No one can do ministry alone—at least not for long and not with any real enduring effectiveness. Wise church leaders know that you have to build a team. In today’s church, burnout and exhaustion leave many pastors staggering and struggling to keep pace with the expectations and demands that confront them. The need for more workers always tops the list of a pastor’s greatest challenges.
The solution? You really need a team.
But how do you build a quality team? Over the next few weeks, that question will be the focus of a series of blogs. Here, we will look at effective ways to build your team, and identify the traps to avoid. We’ll focus on the practical “how-to” steps rather than simply insist that a team is a good idea.
But we must start with the “why.” You see, the “why” of your effort to get others involved in ministry will likely determine your level of success in doing so. If you want to build a team for the best reasons, you’ll be more effective in doing so, but if you look to add workers to your roster for lesser reasons, you’ll get lesser results.
What’s the best reason for building a team? There are several.
- The Best Mission
Amazingly, God allows folks like us to participate in the eternal. We get to spend our limited energies serving the mission of an unlimited God. Could here be any greater thrill than that? When we invite people to share in the work of Christ’s mission, we are including them in an extraordinary purpose and opening the door to the most satisfying version of life they will ever find.
If you’re just looking for workers to get you through another Sunday, no wonder people aren’t lining up to be involved. But when they see that joining your team is a chance to find the life they’ve dreamed of…well, the response changes significantly.
So ask yourself what you believe about serving Christ. Let the potential of such opportunity fill your heart and it will change how you approach prospective team members.
- The Best Connection
Jesus invited His future disciples to more than a job. He opened the opportunity to connect to Him. That’s why their invitation was “Come, follow Me.” When you build your team, you are asking people to come be with you, to be mentored and grown because of an elevated relationship.

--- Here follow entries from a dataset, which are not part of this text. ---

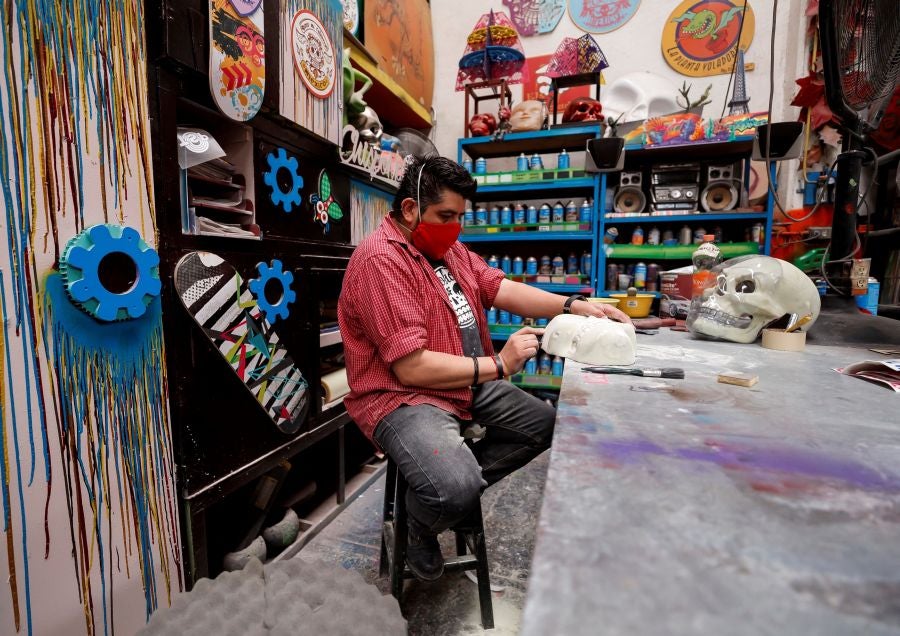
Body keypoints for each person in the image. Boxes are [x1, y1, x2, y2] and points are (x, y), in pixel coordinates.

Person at [338, 156, 630, 581]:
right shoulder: (381, 262)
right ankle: (421, 521)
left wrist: (574, 305)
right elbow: (411, 369)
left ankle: (445, 491)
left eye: (460, 216)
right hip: (403, 397)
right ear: (409, 209)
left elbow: (501, 288)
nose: (455, 227)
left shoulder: (447, 250)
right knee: (453, 487)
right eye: (445, 216)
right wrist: (498, 363)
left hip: (462, 381)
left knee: (546, 424)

In Matthew 11:28-30, Jesus says, “Take my yoke upon you, and learn from Me, for I am gentle and lowly in heart, and you will find rest for your souls. For My yoke fits perfectly, and the burden I give you is light.” In those days, a yoke was used for oxen as they labored in the field. The yoke He spoke of was designed to harness two oxen, a strong one and a weak one. The weaker of the two was present to learn what it meant to work in the field through “on-the-job” training from the stronger ox. Most of the weight was carried by the strong one until the development process was complete. What a vivid picture of the mentoring process.
This is the relationship you offer to those who work with you. Yes, we are certainly working with Jesus too, but joining the team is more than doing a bunch of church work. Such efforts will grow us toward God’s plan for our lives too.

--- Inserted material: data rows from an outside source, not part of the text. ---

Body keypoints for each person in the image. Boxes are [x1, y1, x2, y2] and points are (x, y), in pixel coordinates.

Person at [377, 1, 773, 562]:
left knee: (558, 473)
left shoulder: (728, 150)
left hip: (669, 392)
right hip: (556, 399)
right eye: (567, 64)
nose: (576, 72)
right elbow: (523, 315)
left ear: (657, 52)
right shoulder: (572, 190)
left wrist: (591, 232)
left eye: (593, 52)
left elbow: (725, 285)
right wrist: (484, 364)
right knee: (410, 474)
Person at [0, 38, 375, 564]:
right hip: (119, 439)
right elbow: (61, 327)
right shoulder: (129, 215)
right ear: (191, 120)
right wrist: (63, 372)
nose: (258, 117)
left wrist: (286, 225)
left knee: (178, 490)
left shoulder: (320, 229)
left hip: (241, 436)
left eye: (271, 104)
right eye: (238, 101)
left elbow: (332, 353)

Team leaders spend time with their team. In fact, they spend more time with their team than they do with others. If being on your team means a deeper commitment between you and me, my interest will grow.
- The Best Opportunity
When I understand that being on your team will help me make a difference in the lives of others and bring genuine impact to the world around me, how can I not be excited about that? When you realize that you’re opening the door to such a life, you’ll never apologize for “asking someone to help.”
Serving Christ by serving others is the very best life possible. Too many pastors seem almost apologetic in asking people to join their team. Making a real difference is the deep desire of every individual.
When you understand what it can really mean to be on your team, your approach to people begins to change. No longer are workers something we need to find. Instead, we are offering a life-changing journey for those who truly want all God has for their lives. When you see life on your team as the fulfillment of real purpose, people will begin to see it too.